Reid admitted to CBC the 2050 target is “aspirational”, based on “technologies that are in a nascent state today that could allow that to happen,” even though “they’re not commercial today.” He said carbon offsets might also be a part of the picture.
“In an interview with The Canadian Press, Reid said the company is hopeful that its commitments—which include ramping up spending by $1.5 billion with Indigenous businesses—will help make peace with opponents and allow growth to take place,” CBC states.
“The impetus, to some extent, is political pressure,” writes the Globe and Mail’s Adam Radwanski, citing the connection to Canada’s current plan to cut emissions 30% by 2030 and hit net-zero by 2050. “More so, the pressure is financial. With environmental, social, and governance or ESG considerations increasingly factoring into investors’ decisions, Alberta’s oil producers are at risk of being badly starved for capital.”
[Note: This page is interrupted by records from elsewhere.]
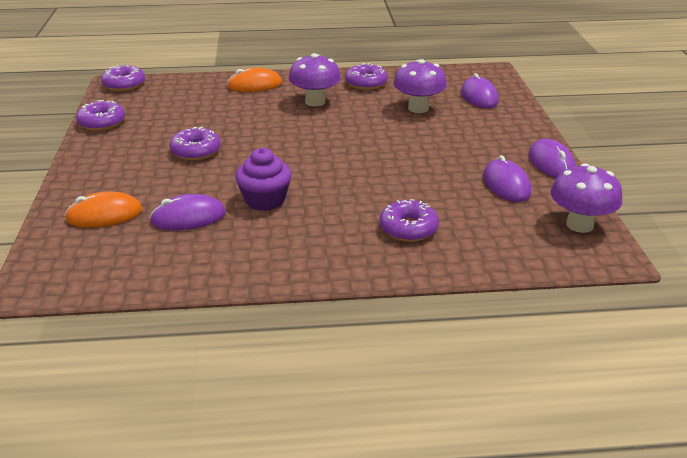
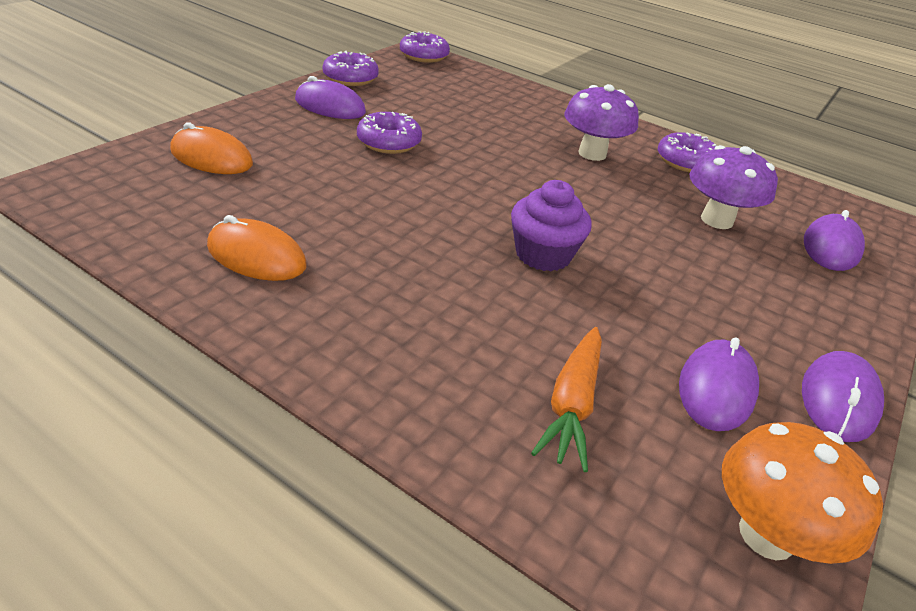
camera: 35 degrees right, 5 degrees up
(188, 217) = (274, 201): purple mouse -> purple mouse (330, 106)
(254, 85) = (550, 108): orange mouse -> orange mouse (256, 256)
(265, 200) = (374, 227): purple cupcake -> purple cupcake (543, 254)
(408, 229) = (484, 363): purple donut -> none
(463, 223) = (572, 404): none -> orange carrot
(579, 225) = (766, 534): purple mushroom -> orange mushroom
The company’s plan “echoes Prime Minister Justin Trudeau’s promise during last fall’s federal election that Canada would cut its national GHG emissions to net zero by 2050,” Bloomberg agrees. “Cenovus said its 2030 emissions target will be reached via a multi-pronged approach including operational optimization, incorporating electricity cogeneration capacity into future oilsands phases, more use of solvent technology to reduce steam needed to produce bitumen, methane emissions reductions in its conventional drilling operations, and through increased use of data analytics.”
Bloomberg says the release drew a positive reception from financial analysts who saw it as an extension of Cenovus’ standing as one of the lowest-intensity producers in the tar sands/oil sands.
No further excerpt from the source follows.